▶ **ACTIVITY**: Nothing before the line containing "Left hand at" belongs in the answer; quote that line and all lines after it through the end of the material, word for word.

▶ **RECORDS FOR THE EXERCISE**:
= Beginning of Section =

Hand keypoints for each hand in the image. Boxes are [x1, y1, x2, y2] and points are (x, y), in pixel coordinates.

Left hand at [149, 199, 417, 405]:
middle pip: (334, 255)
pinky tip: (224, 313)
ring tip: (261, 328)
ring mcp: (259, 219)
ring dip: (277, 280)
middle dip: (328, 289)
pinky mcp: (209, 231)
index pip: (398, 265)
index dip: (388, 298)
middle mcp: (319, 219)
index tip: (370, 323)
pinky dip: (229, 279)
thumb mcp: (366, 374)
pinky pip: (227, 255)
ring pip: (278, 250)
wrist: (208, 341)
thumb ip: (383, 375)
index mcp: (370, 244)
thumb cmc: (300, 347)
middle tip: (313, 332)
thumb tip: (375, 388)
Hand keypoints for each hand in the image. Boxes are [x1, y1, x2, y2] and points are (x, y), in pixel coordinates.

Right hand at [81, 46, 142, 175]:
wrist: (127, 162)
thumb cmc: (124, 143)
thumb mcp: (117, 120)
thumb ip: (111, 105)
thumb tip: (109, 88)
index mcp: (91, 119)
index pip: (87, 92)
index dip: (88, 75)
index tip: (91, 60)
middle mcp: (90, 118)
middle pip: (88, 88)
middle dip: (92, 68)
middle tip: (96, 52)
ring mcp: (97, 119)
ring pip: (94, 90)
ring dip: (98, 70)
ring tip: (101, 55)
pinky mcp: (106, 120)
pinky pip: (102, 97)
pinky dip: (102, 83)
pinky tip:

= End of Section =

▶ **RESULT OF THIS EXERCISE**:
Left hand at [149, 199, 417, 405]:
middle pip: (334, 255)
pinky tip: (224, 313)
ring tip: (261, 328)
ring mcp: (259, 219)
ring dip: (277, 280)
middle dip: (328, 289)
pinky mcp: (209, 231)
index pip: (398, 265)
index dip: (388, 298)
middle mcp: (319, 219)
index tip: (370, 323)
pinky dip: (229, 279)
thumb mcp: (366, 374)
pinky pip: (227, 255)
ring pip: (278, 250)
wrist: (208, 341)
thumb ip: (383, 375)
index mcp: (370, 244)
thumb cmc: (300, 347)
middle tip: (313, 332)
thumb tip: (375, 388)
Hand keypoints for each hand in the image. Boxes are [x1, y1, x2, y2] and points are (x, y), in pixel coordinates.

Right hand at [81, 46, 142, 175]:
wrist: (127, 162)
thumb cmc: (124, 143)
thumb mcp: (117, 120)
thumb ip: (111, 105)
thumb tip: (109, 88)
index mcp: (91, 119)
index pip: (87, 92)
index dip: (88, 75)
index tip: (91, 60)
middle mcp: (90, 118)
middle pip: (88, 88)
middle dip: (92, 68)
middle tip: (96, 52)
ring mcp: (97, 119)
ring pip: (94, 90)
ring dip: (98, 70)
ring tip: (101, 55)
pinky mcp: (106, 120)
pinky pip: (102, 97)
pinky dip: (102, 83)
pinky tip:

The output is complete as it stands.